DSWD-Chef verspricht Unterstützung und Gerechtigkeit für Familien von Opfern eines Schusswaffenvorfalls an einer Schule
Aktualisiert am 1. Juli 2026: Sprach-/Zeichenartefakte bereinigt.
TACLOBAN CITY (PIA) - Der Minister für Soziales und Entwicklung, Rex Gatchalian, versicherte den Familien der Opfer eines Schusswaffenvorfalls an einer Schule am Mittwoch (24. Juni) weitere staatliche Unterstützung und Gerechtigkeit. Der Vorfall hatte drei Tote gefordert und mehrere weitere Personen verletzt. Während eines Besuchs bei den Familien der Opfer sagte der Minister, Präsident Ferdinand R. Marcos Jr. habe die Regierungsbehörden angewiesen, auf die Tragödie zu reagieren, und bezeichnete den Vorfall als Schock nicht nur für Tacloban City, sondern für die gesamte Nation.

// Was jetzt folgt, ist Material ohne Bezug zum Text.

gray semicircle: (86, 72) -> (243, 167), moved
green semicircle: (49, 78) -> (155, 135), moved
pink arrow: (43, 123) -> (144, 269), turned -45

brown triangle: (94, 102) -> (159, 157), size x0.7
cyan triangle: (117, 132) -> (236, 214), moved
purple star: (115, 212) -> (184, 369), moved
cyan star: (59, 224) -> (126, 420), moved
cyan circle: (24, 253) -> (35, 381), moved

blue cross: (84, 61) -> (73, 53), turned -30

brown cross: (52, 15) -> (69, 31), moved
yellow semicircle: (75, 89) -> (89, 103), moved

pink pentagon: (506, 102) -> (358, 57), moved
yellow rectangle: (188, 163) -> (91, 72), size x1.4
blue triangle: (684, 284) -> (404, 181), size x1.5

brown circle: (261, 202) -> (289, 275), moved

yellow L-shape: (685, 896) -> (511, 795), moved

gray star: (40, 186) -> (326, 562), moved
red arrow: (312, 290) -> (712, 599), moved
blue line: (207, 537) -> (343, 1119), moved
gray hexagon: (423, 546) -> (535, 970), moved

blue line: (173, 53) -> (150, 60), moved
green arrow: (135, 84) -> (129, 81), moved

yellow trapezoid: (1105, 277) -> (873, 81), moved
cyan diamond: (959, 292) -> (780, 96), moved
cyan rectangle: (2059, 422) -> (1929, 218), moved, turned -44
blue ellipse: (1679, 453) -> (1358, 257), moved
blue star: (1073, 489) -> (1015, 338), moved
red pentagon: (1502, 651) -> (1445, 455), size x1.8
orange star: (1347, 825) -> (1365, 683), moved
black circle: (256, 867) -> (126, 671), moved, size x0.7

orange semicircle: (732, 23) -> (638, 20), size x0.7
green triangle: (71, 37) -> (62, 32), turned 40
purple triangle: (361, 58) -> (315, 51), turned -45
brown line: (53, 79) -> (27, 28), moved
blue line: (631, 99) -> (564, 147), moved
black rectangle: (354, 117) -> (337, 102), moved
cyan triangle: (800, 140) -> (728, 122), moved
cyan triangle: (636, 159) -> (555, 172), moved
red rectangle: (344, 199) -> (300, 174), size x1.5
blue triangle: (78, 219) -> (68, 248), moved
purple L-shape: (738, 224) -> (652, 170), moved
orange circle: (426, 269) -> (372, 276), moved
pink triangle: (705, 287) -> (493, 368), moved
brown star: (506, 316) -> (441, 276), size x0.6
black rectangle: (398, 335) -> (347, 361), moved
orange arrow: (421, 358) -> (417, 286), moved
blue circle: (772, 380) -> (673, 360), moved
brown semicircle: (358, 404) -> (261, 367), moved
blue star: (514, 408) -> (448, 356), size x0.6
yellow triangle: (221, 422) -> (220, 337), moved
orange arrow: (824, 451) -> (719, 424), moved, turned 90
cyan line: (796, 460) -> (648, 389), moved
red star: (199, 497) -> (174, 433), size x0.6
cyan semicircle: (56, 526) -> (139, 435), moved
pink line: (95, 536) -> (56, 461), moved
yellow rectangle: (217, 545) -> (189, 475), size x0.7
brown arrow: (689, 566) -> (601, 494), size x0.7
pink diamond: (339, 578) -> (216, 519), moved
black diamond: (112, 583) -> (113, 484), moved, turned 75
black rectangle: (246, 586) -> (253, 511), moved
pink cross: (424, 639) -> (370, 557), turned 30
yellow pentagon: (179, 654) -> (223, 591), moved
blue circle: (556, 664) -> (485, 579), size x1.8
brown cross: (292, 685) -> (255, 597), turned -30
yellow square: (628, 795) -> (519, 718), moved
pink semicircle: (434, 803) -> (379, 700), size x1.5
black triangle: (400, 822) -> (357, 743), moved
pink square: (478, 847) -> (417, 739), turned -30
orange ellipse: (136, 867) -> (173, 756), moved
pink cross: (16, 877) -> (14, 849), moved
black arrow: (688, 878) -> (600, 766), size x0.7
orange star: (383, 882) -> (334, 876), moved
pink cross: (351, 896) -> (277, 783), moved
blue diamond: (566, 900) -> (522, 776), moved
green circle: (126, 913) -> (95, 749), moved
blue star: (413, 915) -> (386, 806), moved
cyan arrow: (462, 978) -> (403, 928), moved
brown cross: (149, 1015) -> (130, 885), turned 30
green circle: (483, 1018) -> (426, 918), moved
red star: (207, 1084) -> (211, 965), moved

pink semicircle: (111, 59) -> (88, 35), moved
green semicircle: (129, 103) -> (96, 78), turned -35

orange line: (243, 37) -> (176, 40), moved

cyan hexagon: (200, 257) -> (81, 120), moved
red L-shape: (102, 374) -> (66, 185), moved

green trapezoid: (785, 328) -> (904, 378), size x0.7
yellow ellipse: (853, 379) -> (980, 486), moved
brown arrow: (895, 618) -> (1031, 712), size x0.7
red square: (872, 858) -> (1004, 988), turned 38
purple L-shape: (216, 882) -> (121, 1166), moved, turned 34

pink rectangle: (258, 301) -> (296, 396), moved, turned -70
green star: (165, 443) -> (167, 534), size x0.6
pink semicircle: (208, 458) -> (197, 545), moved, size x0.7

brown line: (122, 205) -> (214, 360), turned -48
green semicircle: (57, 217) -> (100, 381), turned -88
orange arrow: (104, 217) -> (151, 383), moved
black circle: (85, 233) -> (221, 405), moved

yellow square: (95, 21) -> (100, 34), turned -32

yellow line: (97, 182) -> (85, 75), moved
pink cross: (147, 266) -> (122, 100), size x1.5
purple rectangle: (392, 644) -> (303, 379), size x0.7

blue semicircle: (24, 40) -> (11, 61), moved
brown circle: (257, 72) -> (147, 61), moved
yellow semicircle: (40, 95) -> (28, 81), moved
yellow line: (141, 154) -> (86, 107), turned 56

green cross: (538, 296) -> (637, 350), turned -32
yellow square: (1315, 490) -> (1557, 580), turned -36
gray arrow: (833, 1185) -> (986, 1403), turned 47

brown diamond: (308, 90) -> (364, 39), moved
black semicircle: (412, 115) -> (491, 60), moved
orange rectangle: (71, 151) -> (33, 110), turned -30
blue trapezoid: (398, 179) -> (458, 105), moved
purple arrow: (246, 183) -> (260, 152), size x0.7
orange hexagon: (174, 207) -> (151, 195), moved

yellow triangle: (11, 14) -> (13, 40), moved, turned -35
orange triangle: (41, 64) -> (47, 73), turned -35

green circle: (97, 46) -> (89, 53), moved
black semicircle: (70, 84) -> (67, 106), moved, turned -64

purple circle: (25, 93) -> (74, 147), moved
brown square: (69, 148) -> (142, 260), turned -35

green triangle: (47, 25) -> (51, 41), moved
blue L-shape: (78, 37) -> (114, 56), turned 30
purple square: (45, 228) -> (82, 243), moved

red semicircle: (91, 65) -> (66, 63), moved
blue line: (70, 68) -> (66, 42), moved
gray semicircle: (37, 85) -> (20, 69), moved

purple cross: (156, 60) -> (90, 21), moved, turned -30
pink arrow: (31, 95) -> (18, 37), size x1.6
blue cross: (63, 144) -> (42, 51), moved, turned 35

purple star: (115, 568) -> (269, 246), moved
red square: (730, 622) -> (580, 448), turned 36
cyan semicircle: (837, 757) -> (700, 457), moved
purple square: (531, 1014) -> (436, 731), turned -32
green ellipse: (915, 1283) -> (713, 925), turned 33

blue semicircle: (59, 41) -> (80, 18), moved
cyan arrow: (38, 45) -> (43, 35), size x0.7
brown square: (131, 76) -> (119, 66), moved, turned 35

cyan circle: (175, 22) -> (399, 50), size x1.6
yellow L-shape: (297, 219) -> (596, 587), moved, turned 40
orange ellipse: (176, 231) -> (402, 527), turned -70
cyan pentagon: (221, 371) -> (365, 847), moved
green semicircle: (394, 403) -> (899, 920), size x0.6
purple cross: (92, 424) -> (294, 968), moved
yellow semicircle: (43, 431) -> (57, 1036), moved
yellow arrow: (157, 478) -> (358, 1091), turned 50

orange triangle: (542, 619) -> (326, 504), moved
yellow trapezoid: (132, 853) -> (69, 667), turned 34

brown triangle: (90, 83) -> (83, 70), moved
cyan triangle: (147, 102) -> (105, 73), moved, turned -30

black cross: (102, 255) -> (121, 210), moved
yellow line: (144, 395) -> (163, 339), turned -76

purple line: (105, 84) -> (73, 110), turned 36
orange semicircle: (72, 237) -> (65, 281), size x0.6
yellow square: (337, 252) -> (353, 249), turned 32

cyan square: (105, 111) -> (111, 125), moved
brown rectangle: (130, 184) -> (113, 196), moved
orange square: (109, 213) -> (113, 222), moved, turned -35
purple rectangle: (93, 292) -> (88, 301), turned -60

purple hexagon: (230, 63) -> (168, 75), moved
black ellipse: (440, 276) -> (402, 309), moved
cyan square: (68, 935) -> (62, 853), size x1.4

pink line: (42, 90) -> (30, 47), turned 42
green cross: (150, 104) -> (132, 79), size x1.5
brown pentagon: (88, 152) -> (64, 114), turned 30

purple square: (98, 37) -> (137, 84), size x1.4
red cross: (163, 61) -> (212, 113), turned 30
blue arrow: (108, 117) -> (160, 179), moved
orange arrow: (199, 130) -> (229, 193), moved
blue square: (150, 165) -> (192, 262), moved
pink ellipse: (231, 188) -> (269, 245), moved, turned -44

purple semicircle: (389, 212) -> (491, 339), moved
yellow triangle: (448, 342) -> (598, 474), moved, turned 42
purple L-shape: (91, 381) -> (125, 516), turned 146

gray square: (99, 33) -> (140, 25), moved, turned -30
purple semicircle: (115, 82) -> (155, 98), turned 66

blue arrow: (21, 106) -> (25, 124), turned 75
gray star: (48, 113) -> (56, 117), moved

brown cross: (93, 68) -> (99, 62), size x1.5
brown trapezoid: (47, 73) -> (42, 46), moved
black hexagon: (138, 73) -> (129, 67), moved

„Der Präsident hat uns angewiesen, hierher zu kommen, weil die gesamte Nation über das Geschehene erschüttert ist“, sagte Gatchalian und fügte hinzu, dass die Tragödie Filipinos im ganzen Land betrübt hat. Als führende Behörde für Kinderwohlfahrt hat das DSWD die sofortige Priorität, den Hinterbliebenen und Überlebenden zu helfen und sicherzustellen, dass die rechtlichen Verfahren gegen die minderjährigen Beteiligten ordnungsgemäß durchgeführt werden.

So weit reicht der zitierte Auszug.